Plugging into 'green' luxury: BMW 740e shows how you can have your hybrid cake and eat it
First Drive: BMW 740Le xDrive
I don't think there are too many countries where you get up to €7,500 knocked off the price of a large 'green' luxury plug-in saloon.
Not only do you pay less because of incentives, the VRT and road tax bills are lower too. And here's the really mad bit: you never have to plug it in if you so wish.
The BMW 740e brings the benefits of plug-in ownership into sharp focus.
VRT relief of €2,500 and an SEAI grant of €5,000 anchor the price of the conventional wheelbase 740e at €90,810 on-the-road.
I know it's a shocking lot of money for most of us but not for some. I'm sure they love the idea of something 'for nothing'. The fact that someone is 'donating' that amount of money to encourage 'greener' cars must appeal on several levels.
But the thing is there is no compulsion or checks in place to ensure that you ever, and I mean ever, use the 'plug-in' part.

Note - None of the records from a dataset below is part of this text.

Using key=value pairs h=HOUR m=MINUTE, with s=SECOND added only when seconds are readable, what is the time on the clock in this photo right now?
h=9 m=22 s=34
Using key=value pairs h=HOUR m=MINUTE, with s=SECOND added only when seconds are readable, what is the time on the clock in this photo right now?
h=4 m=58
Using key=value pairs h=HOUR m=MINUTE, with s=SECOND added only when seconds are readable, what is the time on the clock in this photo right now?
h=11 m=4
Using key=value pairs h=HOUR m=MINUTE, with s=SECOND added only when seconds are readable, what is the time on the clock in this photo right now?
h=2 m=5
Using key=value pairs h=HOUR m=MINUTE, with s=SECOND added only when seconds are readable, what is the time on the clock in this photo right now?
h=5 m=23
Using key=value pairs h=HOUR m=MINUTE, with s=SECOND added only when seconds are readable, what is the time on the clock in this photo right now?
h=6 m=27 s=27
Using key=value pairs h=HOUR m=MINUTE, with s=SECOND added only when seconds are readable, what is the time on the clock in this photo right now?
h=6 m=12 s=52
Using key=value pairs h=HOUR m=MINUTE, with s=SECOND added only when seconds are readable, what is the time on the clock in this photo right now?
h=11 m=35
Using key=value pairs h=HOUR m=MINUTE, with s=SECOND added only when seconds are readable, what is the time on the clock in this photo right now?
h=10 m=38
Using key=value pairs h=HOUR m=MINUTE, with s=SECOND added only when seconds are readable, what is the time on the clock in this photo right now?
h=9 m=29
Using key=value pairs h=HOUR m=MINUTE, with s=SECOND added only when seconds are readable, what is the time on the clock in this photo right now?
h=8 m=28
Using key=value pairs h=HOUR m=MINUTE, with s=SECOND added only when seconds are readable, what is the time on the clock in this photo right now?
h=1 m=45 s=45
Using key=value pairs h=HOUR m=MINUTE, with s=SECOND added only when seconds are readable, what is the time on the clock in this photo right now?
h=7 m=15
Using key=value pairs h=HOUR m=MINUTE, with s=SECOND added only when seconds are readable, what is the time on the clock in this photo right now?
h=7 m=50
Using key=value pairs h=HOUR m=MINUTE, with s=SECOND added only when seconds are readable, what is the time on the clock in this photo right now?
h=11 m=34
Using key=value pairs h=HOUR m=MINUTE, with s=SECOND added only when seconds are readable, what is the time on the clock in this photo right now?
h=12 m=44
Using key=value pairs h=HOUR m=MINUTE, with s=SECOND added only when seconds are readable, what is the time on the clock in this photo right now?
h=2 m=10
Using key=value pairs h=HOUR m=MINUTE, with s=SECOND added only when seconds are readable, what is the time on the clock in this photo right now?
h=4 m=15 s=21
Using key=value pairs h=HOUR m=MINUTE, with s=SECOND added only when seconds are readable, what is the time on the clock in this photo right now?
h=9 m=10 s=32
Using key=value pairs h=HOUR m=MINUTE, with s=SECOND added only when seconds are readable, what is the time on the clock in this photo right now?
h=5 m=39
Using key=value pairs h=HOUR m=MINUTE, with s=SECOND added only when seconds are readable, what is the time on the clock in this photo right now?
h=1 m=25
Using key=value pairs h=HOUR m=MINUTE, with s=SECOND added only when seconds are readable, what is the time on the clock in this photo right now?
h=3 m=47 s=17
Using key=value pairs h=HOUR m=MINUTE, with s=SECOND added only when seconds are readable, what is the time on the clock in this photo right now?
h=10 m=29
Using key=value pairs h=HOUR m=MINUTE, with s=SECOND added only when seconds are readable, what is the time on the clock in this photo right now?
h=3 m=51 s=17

As you know, plug-in hybrids have a chargeable battery pack and, in this case, a 2-litre 4cyl petrol engine. The combined power output of the 740e is a respectable 326bhp. The plug-in differs from your ordinary hybrid because you can charge it at home, at work or at public points as well as when the engine is on the go.
In doing so, it has been computed that the electric part alone will more than cover the average commute, thereby significantly reducing your overall fuel bills. They say you can get up to 50km on electric only. Make that 25km/30km.
But if you so choose, you just pay your lower price, tax and VRT and carry on as if it were a petrol car and not bother charging.
There is, however, a sting in the tail for long wheelbase all-wheel-drive versions of the 740e, called 740Le xDrive (I drove and was driven in recently). It doesn't qualify for the €5,000 grant because its emissions are 54g/km - just 4g/km over the 'limit'. Normal wheelbase models scrape in at 49g/km and 50g/km: a few grammes make €5,000 of a difference.
Against that we are talking just €170 road tax. It doesn't matter that the official fuel consumption figures are way off real-world returns. They are the basis for VRT and road tax.
The big car was quiet and smooth and we didn't find it slow to react despite it having just a 2-litre petrol. And I had so much room in the back it was ridiculous.
The engine and electric motor (integrated into the 8spd automatic gearbox) worked well in tandem or separately depending on demand.
Cabin space is not affected by the battery pack but the boot is reduced to a still-decent 420 litres.
Prices for long-wheel base versions start at €105,260 on the road.